> Your instructions
Search the data below for the string "application" and copy all lines where it shows up.

> Supplied data
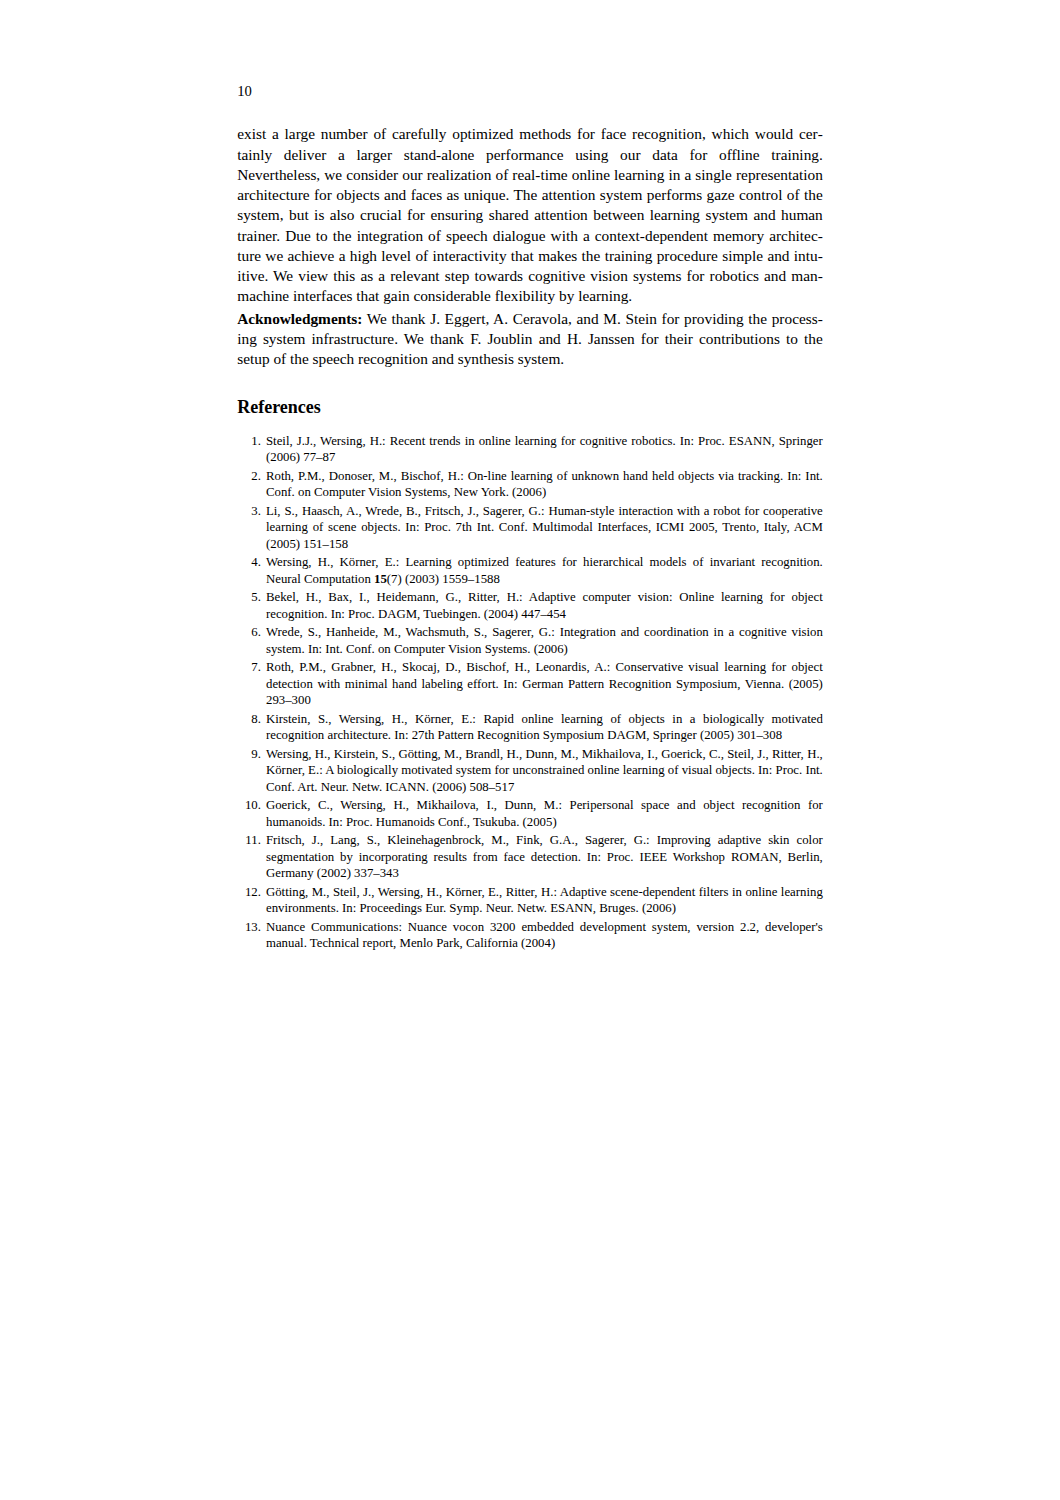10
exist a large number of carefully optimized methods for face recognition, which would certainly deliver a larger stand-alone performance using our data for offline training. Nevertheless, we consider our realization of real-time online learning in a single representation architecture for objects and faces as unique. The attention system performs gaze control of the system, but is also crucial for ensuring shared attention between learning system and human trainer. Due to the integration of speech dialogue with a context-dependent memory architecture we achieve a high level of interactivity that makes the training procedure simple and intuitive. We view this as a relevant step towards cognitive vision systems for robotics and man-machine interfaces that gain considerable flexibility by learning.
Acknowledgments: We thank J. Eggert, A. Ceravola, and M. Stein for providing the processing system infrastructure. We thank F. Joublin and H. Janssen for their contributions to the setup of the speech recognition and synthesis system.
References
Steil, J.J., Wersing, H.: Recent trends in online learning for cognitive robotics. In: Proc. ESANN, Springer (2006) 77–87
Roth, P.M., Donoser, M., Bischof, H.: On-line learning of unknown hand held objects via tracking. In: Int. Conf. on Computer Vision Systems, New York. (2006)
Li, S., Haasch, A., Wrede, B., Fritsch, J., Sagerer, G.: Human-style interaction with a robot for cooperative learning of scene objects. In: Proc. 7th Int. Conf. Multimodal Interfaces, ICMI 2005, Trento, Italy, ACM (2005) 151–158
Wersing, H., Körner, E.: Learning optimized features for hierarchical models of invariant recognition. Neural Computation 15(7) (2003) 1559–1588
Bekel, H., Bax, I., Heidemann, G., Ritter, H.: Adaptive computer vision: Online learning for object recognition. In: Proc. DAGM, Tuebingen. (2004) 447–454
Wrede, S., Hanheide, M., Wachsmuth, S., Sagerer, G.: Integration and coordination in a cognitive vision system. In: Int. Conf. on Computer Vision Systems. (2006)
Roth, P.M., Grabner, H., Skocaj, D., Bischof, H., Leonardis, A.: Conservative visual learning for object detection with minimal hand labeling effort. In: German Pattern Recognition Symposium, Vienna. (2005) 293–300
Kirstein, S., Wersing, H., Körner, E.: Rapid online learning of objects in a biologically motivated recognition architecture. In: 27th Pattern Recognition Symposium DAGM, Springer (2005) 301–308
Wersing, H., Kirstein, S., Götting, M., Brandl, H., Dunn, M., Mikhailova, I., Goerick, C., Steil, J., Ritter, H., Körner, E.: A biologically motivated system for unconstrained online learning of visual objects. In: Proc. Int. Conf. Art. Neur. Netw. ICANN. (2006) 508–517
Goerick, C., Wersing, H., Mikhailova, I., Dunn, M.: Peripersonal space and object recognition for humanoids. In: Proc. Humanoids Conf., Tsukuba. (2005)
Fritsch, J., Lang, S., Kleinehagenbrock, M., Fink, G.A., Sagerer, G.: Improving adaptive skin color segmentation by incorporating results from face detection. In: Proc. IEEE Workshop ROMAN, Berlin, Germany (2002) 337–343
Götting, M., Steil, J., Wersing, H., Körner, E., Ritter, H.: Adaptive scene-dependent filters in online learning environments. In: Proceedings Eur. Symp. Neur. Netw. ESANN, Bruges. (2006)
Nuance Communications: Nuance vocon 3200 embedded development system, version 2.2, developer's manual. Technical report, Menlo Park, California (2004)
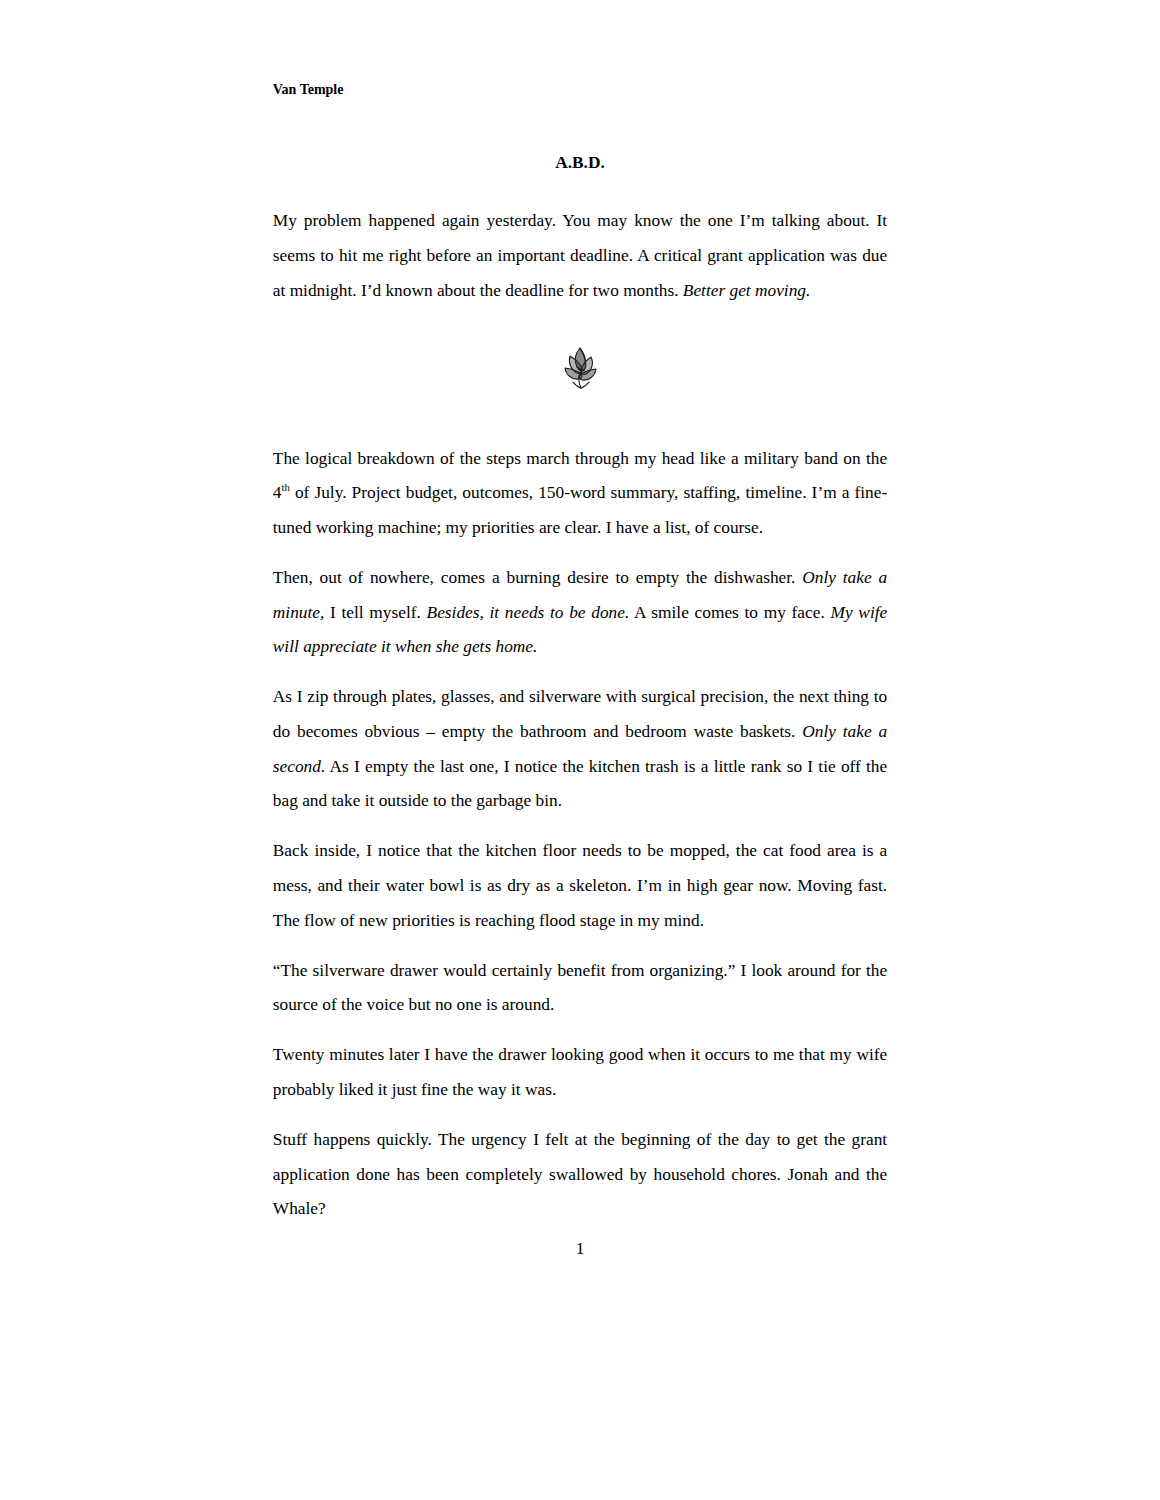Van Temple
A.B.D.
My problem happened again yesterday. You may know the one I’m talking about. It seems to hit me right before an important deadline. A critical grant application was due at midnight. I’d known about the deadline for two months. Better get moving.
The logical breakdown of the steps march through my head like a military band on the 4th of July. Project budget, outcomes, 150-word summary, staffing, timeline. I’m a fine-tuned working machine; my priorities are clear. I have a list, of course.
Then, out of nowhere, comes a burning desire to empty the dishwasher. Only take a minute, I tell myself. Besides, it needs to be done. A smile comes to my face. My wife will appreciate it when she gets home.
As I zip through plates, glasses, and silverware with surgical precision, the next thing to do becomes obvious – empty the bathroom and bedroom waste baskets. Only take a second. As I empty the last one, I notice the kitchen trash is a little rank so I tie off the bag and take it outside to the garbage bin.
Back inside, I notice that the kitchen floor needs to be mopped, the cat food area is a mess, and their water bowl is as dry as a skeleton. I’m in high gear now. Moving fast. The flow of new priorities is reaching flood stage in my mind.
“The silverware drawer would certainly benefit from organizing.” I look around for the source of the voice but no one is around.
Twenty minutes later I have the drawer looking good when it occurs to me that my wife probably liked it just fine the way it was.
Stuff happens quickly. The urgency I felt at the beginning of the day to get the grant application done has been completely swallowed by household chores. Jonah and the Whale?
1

==

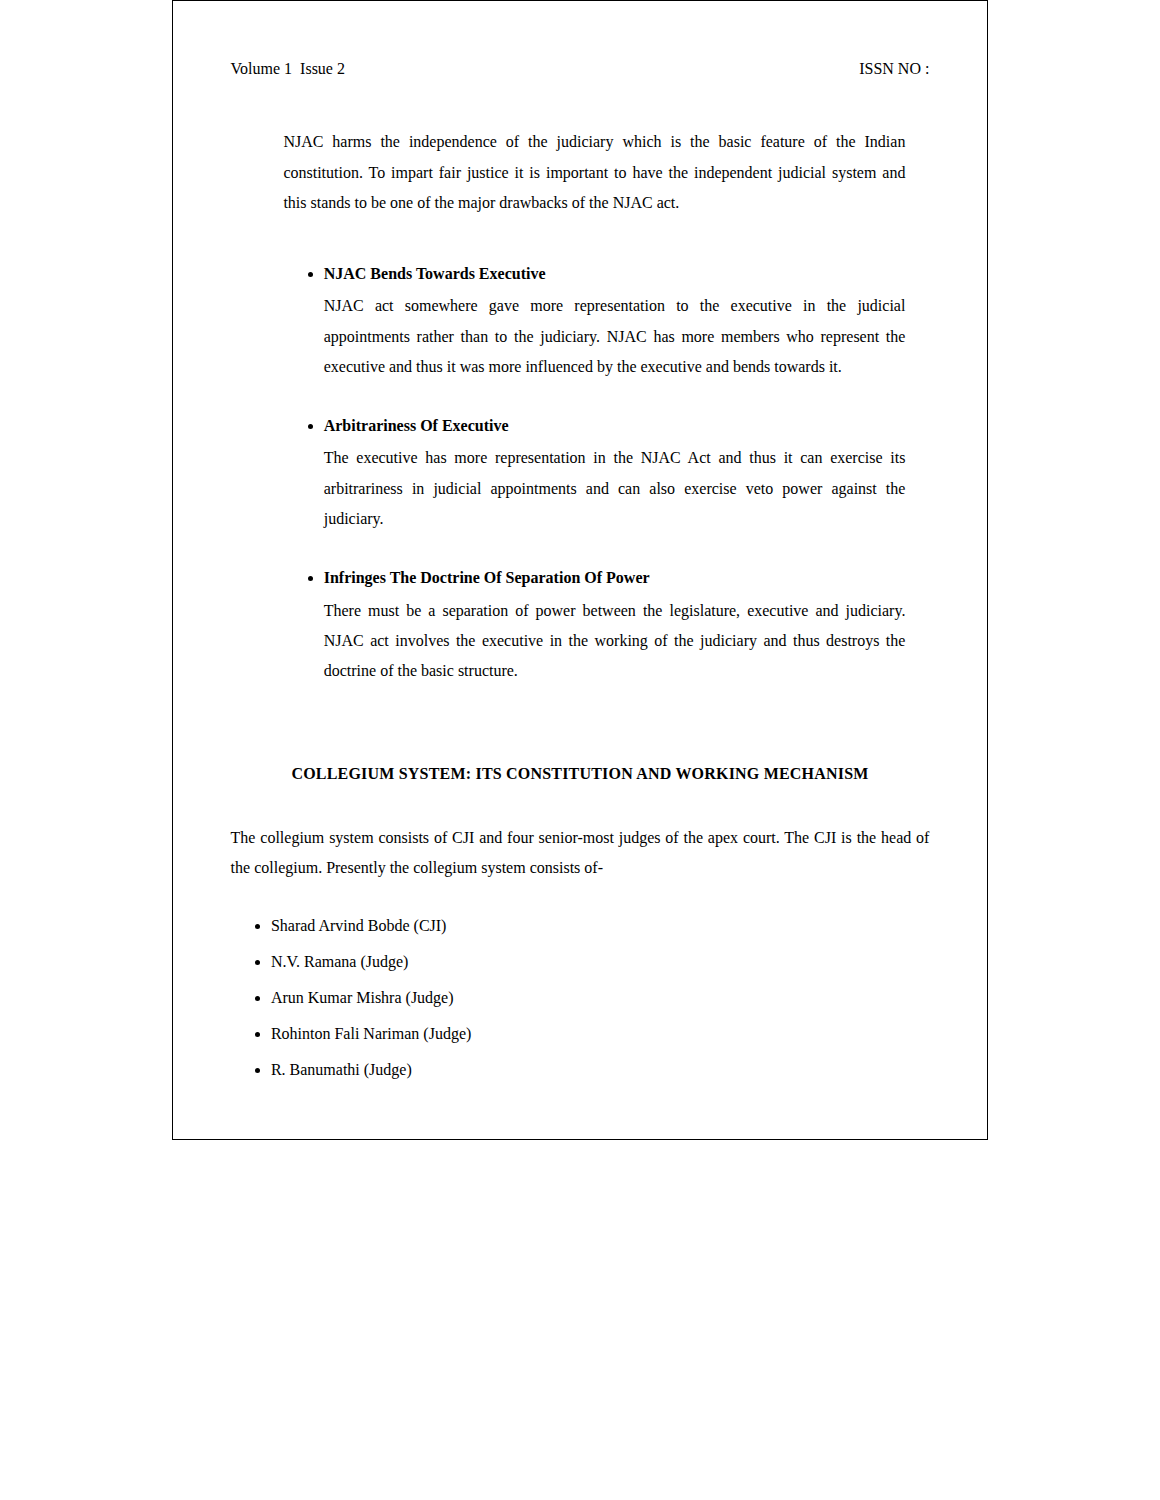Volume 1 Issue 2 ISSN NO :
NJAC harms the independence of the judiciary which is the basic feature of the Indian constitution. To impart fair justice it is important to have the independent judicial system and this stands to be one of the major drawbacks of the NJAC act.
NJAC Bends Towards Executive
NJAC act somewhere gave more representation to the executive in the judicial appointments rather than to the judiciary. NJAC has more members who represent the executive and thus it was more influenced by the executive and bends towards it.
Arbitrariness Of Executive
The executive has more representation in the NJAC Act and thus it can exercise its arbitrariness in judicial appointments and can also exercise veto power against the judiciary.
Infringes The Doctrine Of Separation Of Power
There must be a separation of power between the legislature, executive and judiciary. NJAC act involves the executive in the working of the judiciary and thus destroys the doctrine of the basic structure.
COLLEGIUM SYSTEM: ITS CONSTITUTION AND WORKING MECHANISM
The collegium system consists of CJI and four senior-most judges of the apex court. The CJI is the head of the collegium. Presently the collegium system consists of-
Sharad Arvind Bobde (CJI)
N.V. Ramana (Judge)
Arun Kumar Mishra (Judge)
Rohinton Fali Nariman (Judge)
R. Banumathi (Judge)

> Answer to this problem
My problem happened again yesterday. You may know the one I’m talking about. It seems to hit me right before an important deadline. A critical grant application was due at midnight. I’d known about the deadline for two months. Better get moving.
Stuff happens quickly. The urgency I felt at the beginning of the day to get the grant application done has been completely swallowed by household chores. Jonah and the Whale?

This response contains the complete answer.